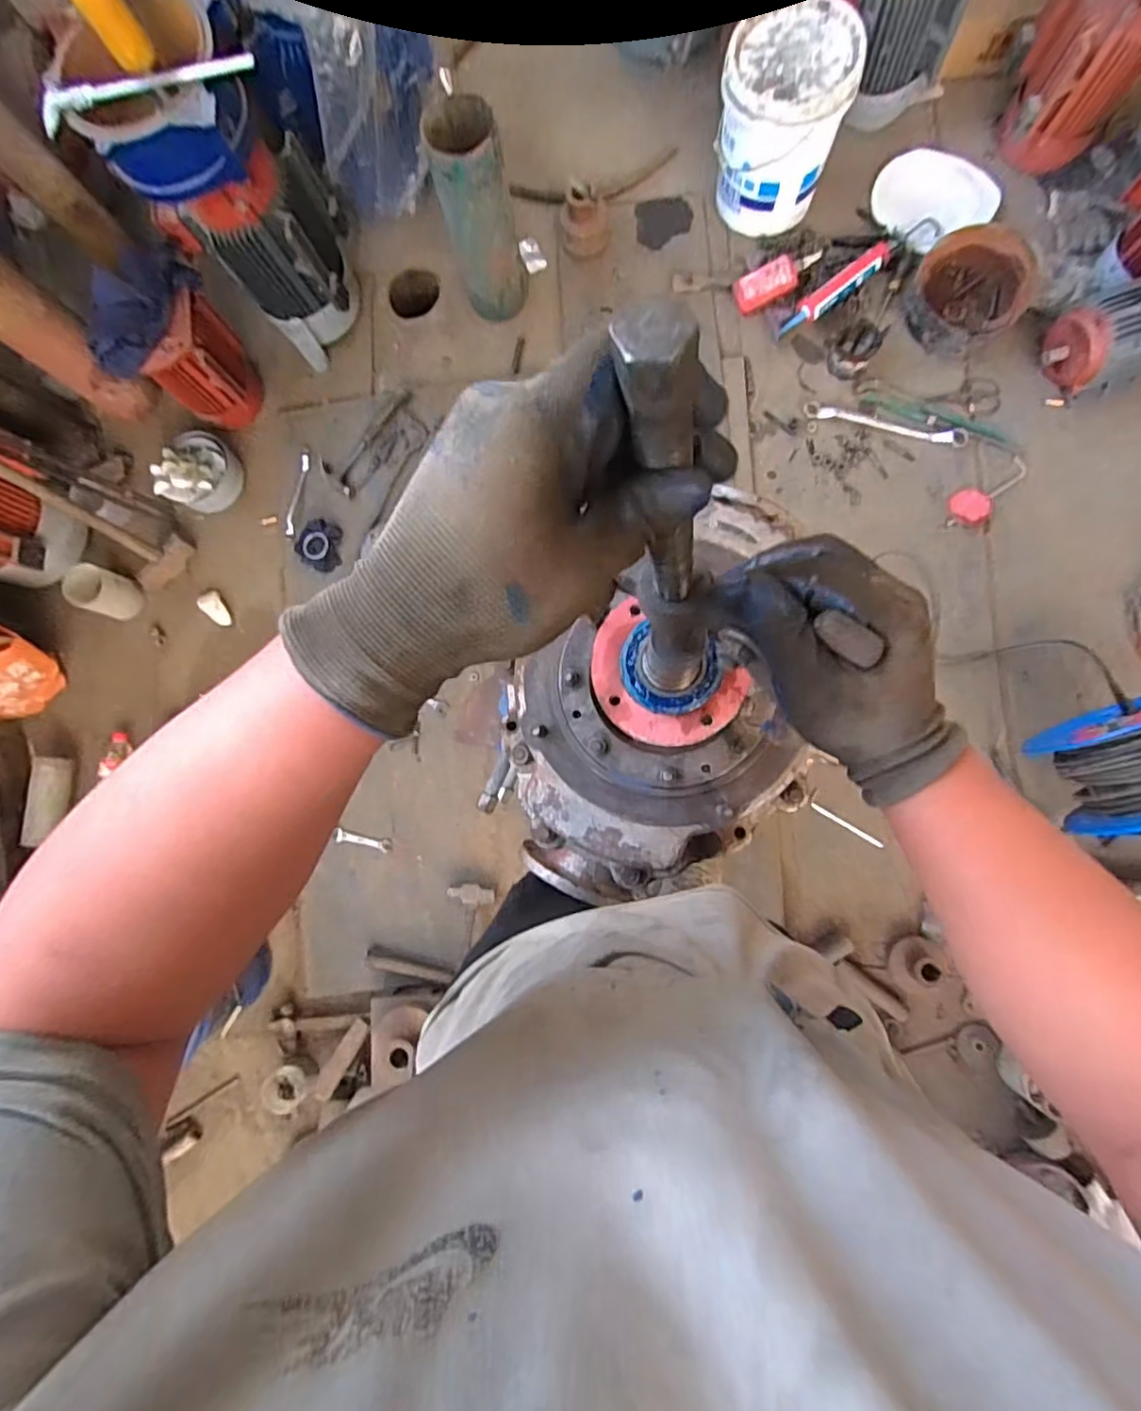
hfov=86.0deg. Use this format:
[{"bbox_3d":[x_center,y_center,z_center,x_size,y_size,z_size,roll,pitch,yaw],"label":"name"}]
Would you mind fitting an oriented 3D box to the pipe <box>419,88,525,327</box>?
[{"bbox_3d":[-0.205,-1.111,1.434,0.157,0.403,0.125,-8,82,5],"label":"pipe"}]

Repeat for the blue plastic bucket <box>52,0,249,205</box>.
[{"bbox_3d":[-0.783,-1.142,1.172,0.281,0.176,0.299,-13,84,3],"label":"blue plastic bucket"}]

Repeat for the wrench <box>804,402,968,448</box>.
[{"bbox_3d":[0.769,-0.689,1.494,0.382,0.026,0.042,16,86,6],"label":"wrench"}]

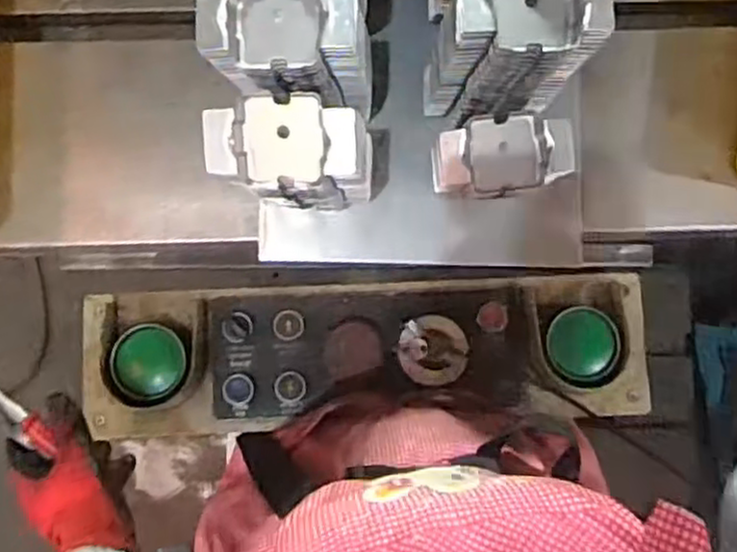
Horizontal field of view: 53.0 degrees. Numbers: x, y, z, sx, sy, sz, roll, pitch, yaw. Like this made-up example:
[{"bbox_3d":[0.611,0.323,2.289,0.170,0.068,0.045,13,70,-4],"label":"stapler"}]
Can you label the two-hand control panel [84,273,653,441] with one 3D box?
[{"bbox_3d":[0.001,0.076,0.726,0.550,0.082,0.144,-3,89,-2],"label":"two-hand control panel"}]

= = = = =

**WHAT YOU HAVE TO DO**: Your answer should hold every line of the entries that contains the string "this".

**OUTPUT BELOW**:
hfov=86.0deg. Use this format:
Horizontal field of view: 53.0 degrees. Numbers: x, y, z, sx, sy, sz, roll, pitch, yaw. Like this made-up example:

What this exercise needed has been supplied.